# Setting permanent Environment Variables via VBscript or GPO xp/vista?



## markm75 (Jan 26, 2007)

I need a way to set an environment variable based on the type of OS 
installed.. ie: If the OS is 32bit only, then I need to set an 
environment variable %ProgramFilesx86%= "" (blank), if the envronment 
is 64bit, then I want something like %ProgramFilesX86"= the x86 path 
here... 

The reason for this is a coding language used in an application cannot 
handle the "(x86)" part of the default environment variables.. there 
is no way around it.. so the only way is to create a new environment 
variable 


Does anyone know of a way to do this via GPO.. or is there some other 
way that wouldnt involve a GPO? 

I tried this with a vbs file.. which worked fine in XP, but not in vista..

Here was my VBS code:

Set WshShell = CreateObject("WScript.Shell")

' makes environment settings permanent
Set WshSystemEnv = WshShell.Environment("SYSTEM")


' Set environment variable
WshSystemEnv("test") = "1234"

I got a permission denied on the last line.

I also tried using the schtasks.exe method of scheduling the vbs script at logon for Vista, as I do with the mapped drives situation, but this wasnt even working, gave me access denied errors just running the schtasks.exe command...

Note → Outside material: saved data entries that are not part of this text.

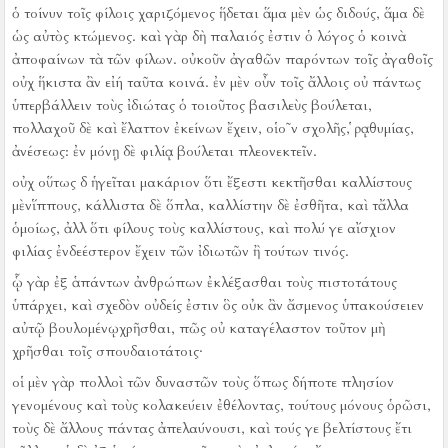
ὁ τοίνυν τοῖς φίλοις χαριζόμενος ἥδεται ἅμα μὲν ὡς διδούς, ἅμα δὲ
ὡς αὐτὸς κτώμενος.
καὶ γὰρ δὴ παλαιός ἐστιν ὁ λόγος ὁ κοινὰ
ἀποφαίνων τὰ τῶν φίλων.
οὐκοῦν ἀγαθῶν παρόντων τοῖς ἀγαθοῖς
οὐχ ἥκιστα ἂν εἰή ταῦτα κοινά.
ἐν μὲν οὖν τοῖς ἄλλοις οὐ πάντως
ὑπερβάλλειν τοὺς ἰδιώτας ὁ τοιοῦτος βασιλεὺς βούλεται,
πολλαχοῦ δὲ καὶ ἔλαττον ἐκείνων ἔχειν, οἱο῀ν σχολῆς, ῥᾳθυμίας,
ἀνέσεως:
ἐν μόνῃ δὲ φιλίᾳ βούλεται πλεονεκτεῖν.
οὐχ οὕτως δ ἡγεῖται μακάριον ὅτι ἔξεστι κεκτῆσθαι καλλίστους
μὲνἵππους, κάλλιστα δὲ ὅπλα, καλλίστην δὲ ἐσθῆτα, καὶ τἄλλα
ὁμοίως, ἀλλ ὅτι φίλους τοὺς καλλίστους, καὶ πολύ γε αἴσχιον
φιλίας ἐνδεέστερον ἔχειν τῶν ἰδιωτῶν ἢ τούτων τινός.
ᾧ γὰρ ἐξ ἁπάντων ἀνθρώπων ἐκλέξασθαι τοὺς πιστοτάτους
ὑπάρχει, καὶ σχεδὸν οὐδείς ἐστιν ὃς οὐκ ἂν ἄσμενος ὑπακούσειεν
αὐτῷ βουλομένῳχρῆσθαι, πῶς οὐ καταγέλαστον τοῦτον μὴ
χρῆσθαι τοῖς σπουδαιοτάτοις·
οἱ μὲν γὰρ πολλοὶ τῶν δυναστῶν τοὺς ὅπως δήποτε πλησίον
γενομένους καὶ τοὺς κολακεύειν ἐθέλοντας, τούτους μόνους ὁρῶσι,
τοὺς δὲ ἄλλους πάντας ἀπελαύνουσι, καὶ τούς γε βελτίστους ἔτι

If I try this during the login script, it gets lost after the 
login.bat window closes... 


This needs to stay in "memory" while the OS is running, after the 
login script.. 


(I've seen some examples of doing environment variables via GPO ADM 
templates, but I'm not sure how to make it dynamic based on if the 
program files (x86) folder exists or not) 


Any help would be great. 


Thanks


----------



## Knuds (Feb 12, 2008)

UAC in Vista - therfor you vbs wil not function correctly.

User Account Control og Vista will runs vbs scripts without administrative privileges.

You can disable this Vista security with a vbs script or set it in GPO but only with a 2008 servier or a Vista maschine in the same domain.

Her you have the vbs script.

WshShell.RegWrite "HKLM\SOFTWARE\Microsoft\Windows\CurrentVersion\policies\system\EnableLUA","0","REG_DWORD"

You can also make this change directly in regedit and set this key EnableLUA to 0.

I hope this will help you.

Knud Schrøder
Systemadmin

;o)


----------